##### Dataset content #####

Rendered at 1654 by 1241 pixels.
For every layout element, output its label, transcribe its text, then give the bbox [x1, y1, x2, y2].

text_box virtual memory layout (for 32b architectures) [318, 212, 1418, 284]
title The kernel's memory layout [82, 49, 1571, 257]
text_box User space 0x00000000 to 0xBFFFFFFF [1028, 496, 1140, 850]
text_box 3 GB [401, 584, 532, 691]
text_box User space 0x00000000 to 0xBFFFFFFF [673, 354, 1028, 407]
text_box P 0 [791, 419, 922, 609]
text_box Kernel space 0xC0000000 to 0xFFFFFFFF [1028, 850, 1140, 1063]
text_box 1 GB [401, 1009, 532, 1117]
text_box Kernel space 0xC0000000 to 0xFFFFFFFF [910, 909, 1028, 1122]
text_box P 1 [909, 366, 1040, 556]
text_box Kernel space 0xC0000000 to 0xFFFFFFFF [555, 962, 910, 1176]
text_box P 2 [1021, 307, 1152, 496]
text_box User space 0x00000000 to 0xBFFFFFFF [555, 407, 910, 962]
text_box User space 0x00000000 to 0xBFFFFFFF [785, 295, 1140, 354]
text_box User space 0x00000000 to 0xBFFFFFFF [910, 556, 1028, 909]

#####

**Exercise requirements:** Please quote the items above word for word, keeping every line as it appears.

**Solution below:**
Rendered at 1654 by 1241 pixels.
For every layout element, output its label, transcribe its text, then give the bbox [x1, y1, x2, y2].

text_box virtual memory layout (for 32b architectures) [318, 212, 1418, 284]
title The kernel's memory layout [82, 49, 1571, 257]
text_box User space 0x00000000 to 0xBFFFFFFF [1028, 496, 1140, 850]
text_box 3 GB [401, 584, 532, 691]
text_box User space 0x00000000 to 0xBFFFFFFF [673, 354, 1028, 407]
text_box P 0 [791, 419, 922, 609]
text_box Kernel space 0xC0000000 to 0xFFFFFFFF [1028, 850, 1140, 1063]
text_box 1 GB [401, 1009, 532, 1117]
text_box Kernel space 0xC0000000 to 0xFFFFFFFF [910, 909, 1028, 1122]
text_box P 1 [909, 366, 1040, 556]
text_box Kernel space 0xC0000000 to 0xFFFFFFFF [555, 962, 910, 1176]
text_box P 2 [1021, 307, 1152, 496]
text_box User space 0x00000000 to 0xBFFFFFFF [555, 407, 910, 962]
text_box User space 0x00000000 to 0xBFFFFFFF [785, 295, 1140, 354]
text_box User space 0x00000000 to 0xBFFFFFFF [910, 556, 1028, 909]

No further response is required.